Every entry below should be reproduced exactly, with all pictures left out.

(INPUT RECORDS)

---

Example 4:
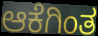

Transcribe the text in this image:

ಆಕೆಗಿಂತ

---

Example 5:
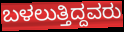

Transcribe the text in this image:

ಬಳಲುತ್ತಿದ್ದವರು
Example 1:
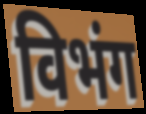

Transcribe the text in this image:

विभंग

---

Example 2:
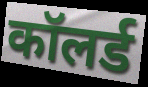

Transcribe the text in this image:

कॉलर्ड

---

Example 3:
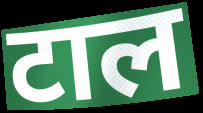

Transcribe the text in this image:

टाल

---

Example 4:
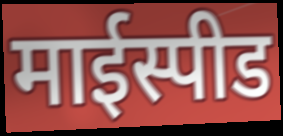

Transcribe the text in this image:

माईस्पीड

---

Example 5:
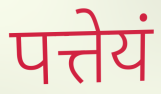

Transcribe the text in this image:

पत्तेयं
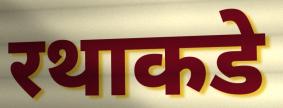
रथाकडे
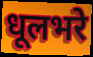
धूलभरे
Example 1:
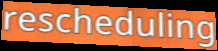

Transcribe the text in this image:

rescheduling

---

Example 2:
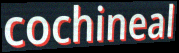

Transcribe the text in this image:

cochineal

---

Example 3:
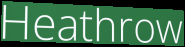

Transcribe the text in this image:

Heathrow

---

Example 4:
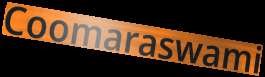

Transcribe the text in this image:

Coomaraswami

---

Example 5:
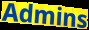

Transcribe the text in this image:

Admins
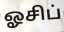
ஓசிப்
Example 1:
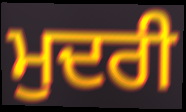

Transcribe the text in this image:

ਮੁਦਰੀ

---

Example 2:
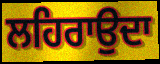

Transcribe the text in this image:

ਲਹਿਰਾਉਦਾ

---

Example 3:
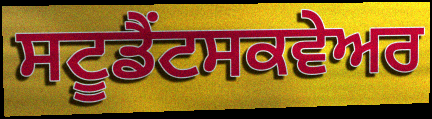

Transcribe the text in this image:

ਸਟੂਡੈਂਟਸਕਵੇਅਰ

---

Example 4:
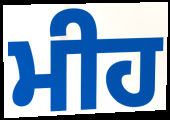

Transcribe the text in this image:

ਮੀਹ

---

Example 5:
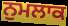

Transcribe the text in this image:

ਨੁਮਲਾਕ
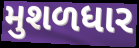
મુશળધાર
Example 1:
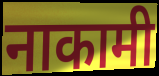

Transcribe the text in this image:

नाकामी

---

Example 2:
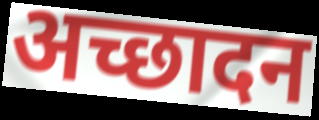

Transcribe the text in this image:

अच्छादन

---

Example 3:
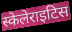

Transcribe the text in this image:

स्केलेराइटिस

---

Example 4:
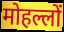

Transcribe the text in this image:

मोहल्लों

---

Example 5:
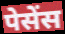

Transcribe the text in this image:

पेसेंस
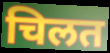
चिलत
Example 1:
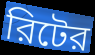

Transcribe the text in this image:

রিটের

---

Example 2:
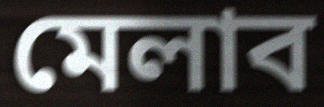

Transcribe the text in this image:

(End INPUT RECORDS)

TASK SOLUTION ->
---

Example 4:

Transcribe the text in this image:

ಆಕೆಗಿಂತ

---

Example 5:

Transcribe the text in this image:

ಬಳಲುತ್ತಿದ್ದವರು
Example 1:

Transcribe the text in this image:

विभंग

---

Example 2:

Transcribe the text in this image:

कॉलर्ड

---

Example 3:

Transcribe the text in this image:

टाल

---

Example 4:

Transcribe the text in this image:

माईस्पीड

---

Example 5:

Transcribe the text in this image:

पत्तेयं
रथाकडे
धूलभरे
Example 1:

Transcribe the text in this image:

rescheduling

---

Example 2:

Transcribe the text in this image:

cochineal

---

Example 3:

Transcribe the text in this image:

Heathrow

---

Example 4:

Transcribe the text in this image:

Coomaraswami

---

Example 5:

Transcribe the text in this image:

Admins
ஓசிப்
Example 1:

Transcribe the text in this image:

ਮੁਦਰੀ

---

Example 2:

Transcribe the text in this image:

ਲਹਿਰਾਉਦਾ

---

Example 3:

Transcribe the text in this image:

ਸਟੂਡੈਂਟਸਕਵੇਅਰ

---

Example 4:

Transcribe the text in this image:

ਮੀਹ

---

Example 5:

Transcribe the text in this image:

ਨੁਮਲਾਕ
મુશળધાર
Example 1:

Transcribe the text in this image:

नाकामी

---

Example 2:

Transcribe the text in this image:

अच्छादन

---

Example 3:

Transcribe the text in this image:

स्केलेराइटिस

---

Example 4:

Transcribe the text in this image:

मोहल्लों

---

Example 5:

Transcribe the text in this image:

पेसेंस
चिलत
Example 1:

Transcribe the text in this image:

রিটের

---

Example 2:

Transcribe the text in this image:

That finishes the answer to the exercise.